日ごと、君におちて行く。日ごと、あなたに染められる。
「――ただいま、華」
「――」
返事がない。
部屋は明るいし、華の靴もある。部屋にいるはずだけど……。
不思議に思いながら、廊下を歩く。
そして、リビングダイニングへと足を踏み入れ、まだまだ生活感のない部屋を見回した。華の姿はなかった。
一緒に暮らし始めてから昨日まで、どれだけ帰宅が深夜に及んでも華は必ず起きて待っていた。『寝ていていい』といくら言っても『分かりました』と言いながら玄関に出迎えに来ていたのだ。
風呂にでも入っているのか……。
そう思って、入り口に背を向けて置いているソファへと近付き、腰掛けようとした時だった。
「華……?」
ソファに上半身だけを横たえて、目を閉じている。
寝ていたのか――。
慎重にソファの空いているスペースに腰掛ける。
もう、夜の9時半を過ぎている。華は、定時過ぎには職場を出ていた。それなのに、服は仕事に着て行っていたタイトスカートとブラウスを着たままで、その上にエプロンをして。

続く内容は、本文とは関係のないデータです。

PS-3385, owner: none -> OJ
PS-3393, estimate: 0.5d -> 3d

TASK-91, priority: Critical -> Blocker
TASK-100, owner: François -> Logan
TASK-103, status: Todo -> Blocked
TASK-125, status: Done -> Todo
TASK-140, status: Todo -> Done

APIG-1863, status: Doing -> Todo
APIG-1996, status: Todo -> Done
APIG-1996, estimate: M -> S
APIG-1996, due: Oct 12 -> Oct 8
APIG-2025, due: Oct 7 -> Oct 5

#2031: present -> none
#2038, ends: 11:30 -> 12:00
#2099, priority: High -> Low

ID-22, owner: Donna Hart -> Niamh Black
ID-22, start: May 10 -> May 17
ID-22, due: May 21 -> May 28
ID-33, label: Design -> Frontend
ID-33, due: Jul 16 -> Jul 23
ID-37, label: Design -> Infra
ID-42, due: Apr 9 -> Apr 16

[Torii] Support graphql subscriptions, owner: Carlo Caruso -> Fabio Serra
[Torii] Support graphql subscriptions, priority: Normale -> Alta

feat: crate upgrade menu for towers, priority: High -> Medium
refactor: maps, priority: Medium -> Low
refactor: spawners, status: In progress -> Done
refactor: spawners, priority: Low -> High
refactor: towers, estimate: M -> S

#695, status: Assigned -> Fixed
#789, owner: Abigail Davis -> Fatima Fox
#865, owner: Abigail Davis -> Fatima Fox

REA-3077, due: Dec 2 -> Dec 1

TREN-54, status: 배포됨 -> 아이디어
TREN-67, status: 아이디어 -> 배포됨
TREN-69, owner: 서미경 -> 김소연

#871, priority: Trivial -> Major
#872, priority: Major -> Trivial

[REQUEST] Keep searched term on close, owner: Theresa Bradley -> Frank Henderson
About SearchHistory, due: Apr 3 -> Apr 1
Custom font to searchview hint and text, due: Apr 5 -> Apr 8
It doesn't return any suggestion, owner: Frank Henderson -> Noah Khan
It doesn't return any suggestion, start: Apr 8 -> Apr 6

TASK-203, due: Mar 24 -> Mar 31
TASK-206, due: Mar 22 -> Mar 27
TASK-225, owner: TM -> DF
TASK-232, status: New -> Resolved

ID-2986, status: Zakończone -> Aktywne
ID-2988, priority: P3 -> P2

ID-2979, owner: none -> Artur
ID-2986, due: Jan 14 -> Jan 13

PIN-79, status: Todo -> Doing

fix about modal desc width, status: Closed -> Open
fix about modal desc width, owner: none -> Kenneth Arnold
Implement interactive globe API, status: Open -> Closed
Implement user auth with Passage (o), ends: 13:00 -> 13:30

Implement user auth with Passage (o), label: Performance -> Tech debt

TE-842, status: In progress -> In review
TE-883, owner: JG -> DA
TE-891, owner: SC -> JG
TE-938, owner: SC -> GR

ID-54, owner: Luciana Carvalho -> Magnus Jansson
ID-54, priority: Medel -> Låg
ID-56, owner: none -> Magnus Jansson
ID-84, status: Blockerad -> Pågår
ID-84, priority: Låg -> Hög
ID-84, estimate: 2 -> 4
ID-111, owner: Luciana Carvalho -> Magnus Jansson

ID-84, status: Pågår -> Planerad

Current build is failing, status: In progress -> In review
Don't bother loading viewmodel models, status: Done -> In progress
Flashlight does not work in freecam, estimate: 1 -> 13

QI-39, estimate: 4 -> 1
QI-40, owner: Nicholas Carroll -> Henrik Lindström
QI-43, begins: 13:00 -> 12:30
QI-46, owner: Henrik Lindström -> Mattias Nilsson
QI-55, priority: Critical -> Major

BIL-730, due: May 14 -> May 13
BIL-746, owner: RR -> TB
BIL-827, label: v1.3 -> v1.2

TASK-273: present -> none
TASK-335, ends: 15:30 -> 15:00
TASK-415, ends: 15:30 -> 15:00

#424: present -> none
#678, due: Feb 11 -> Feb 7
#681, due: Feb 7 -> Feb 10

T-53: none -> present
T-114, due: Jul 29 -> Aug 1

玄関を開けたらすぐにでもがっつきそうになっていた衝動が、ゆるやかに落ち着いて来る。
早く帰って来た日に限って、寝てるとか。狙ってやっているのなら、君は相当の魔性だな――。
そう思って、ふっと笑ってしまう。
まあ、そんなこと狙って出来る性格じゃないから、確実に天然の魔性だけど……。
僕は僕で、その天然の魔性に翻弄されているけどね。
頬に掛かる黒髪を、起こさないようにそっとかき上げる。